Vital Energy circulated a communication about its proposed business combination with Crescent Energy Company, explaining that it is informational only and not an offer to sell securities or a request for voting instructions. The message notes that Crescent has filed an effective Form S-4 registration statement with the SEC, which includes a definitive joint proxy statement and prospectus that will be used for stockholder votes at both companies. Investors are directed to review the registration statement and joint proxy statement/prospectus, available for free through the SEC’s website and the investor relations sections of Vital’s and Crescent’s websites. The communication also identifies directors and executive officers of both companies as potential proxy soliciting participants and incorporates their ownership details by reference to prior SEC filings. It ends with extensive forward-looking statement cautions, highlighting that completion of the transaction, integration, expected synergies and market reactions are subject to numerous risks and uncertainties.
Vital Energy (VTLE) director Jarvis V. Hollingsworth reported an equity award on Form 4. On 11/10/2025, he received 2,617 deferred stock units under the company’s Omnibus Equity Incentive Plan as partial payment of director retainer and fees. Each deferred stock unit represents the right to receive one share of common stock. The award was priced at $0, and following the transaction he beneficially owned 11,317 derivative securities, held directly.
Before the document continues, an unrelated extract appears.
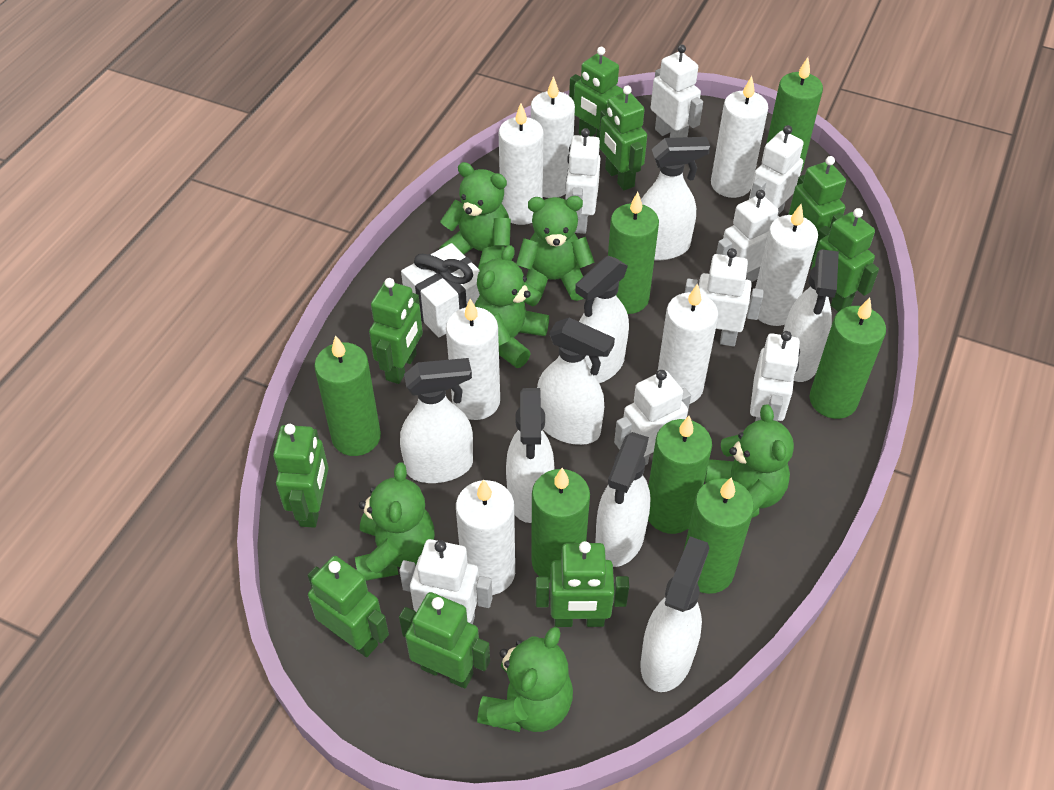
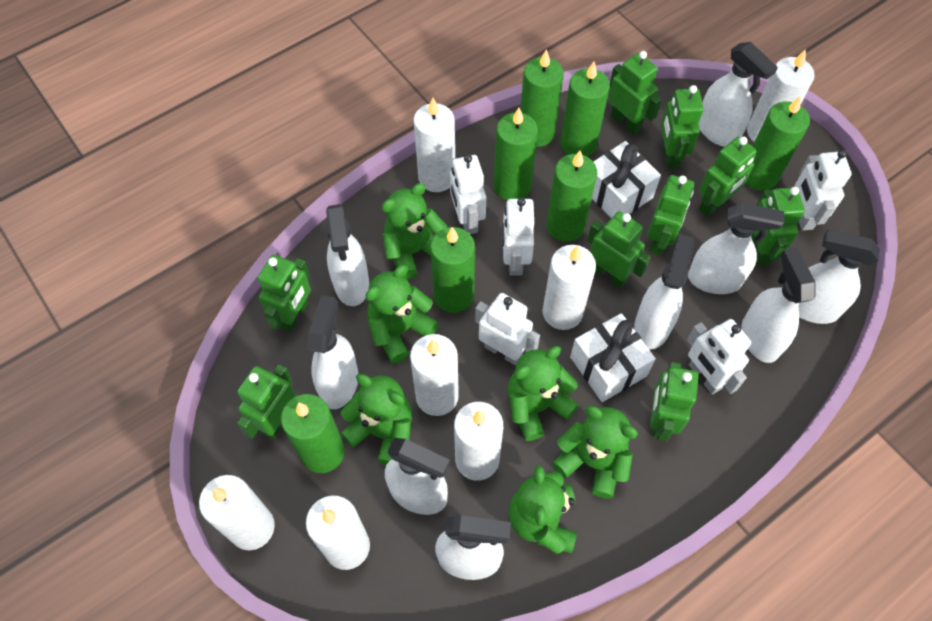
white gift: [401,243,480,337] = 1 -> [570,313,656,402] [592,141,661,218] = 2
white robot: [399,539,492,624] [565,128,600,234] [614,370,691,465] [651,45,703,138] [685,248,764,346] [716,190,779,282] [749,125,804,215] [750,331,800,421] = 8 -> [450,154,486,234] [475,293,540,365] [502,198,534,276] [687,319,751,395] [795,150,852,231] = 5
white spray bottle: [400,358,473,483] [506,388,555,523] [537,317,615,445] [575,256,629,383] [595,432,650,567] [640,536,709,692] [641,137,710,260] [783,250,839,382] = 8 -> [307,295,358,409] [326,204,369,306] [385,438,450,515] [435,515,511,580] [634,234,695,350] [688,203,784,294] [698,42,778,147] [741,248,816,363] [799,230,880,324] = 9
Vital Energy, Inc. (VTLE) director Edmund P. Segner, III reported an equity award on Form 4. On 11/10/2025, he acquired 2,617 deferred stock units under the company’s Omnibus Equity Incentive Plan as partial payment of his director retainer and fees. Each deferred stock unit represents the right to receive one share of Vital Energy common stock.
Following this transaction, Mr. Segner beneficially owned 18,814 derivative securities, held in direct form. The filing was submitted by one reporting person and reflects routine director compensation.
Vital Energy, Inc. (VTLE) director Craig M. Jarchow reported a Form 4 transaction. On 11/10/2025, he was granted 2,617 deferred stock units under the company’s Omnibus Equity Incentive Plan as partial payment of his director retainer and fees. Each deferred stock unit represents the right to receive one share of Vital Energy common stock.
Following the reported transaction, 18,814 derivative securities were beneficially owned on a direct basis.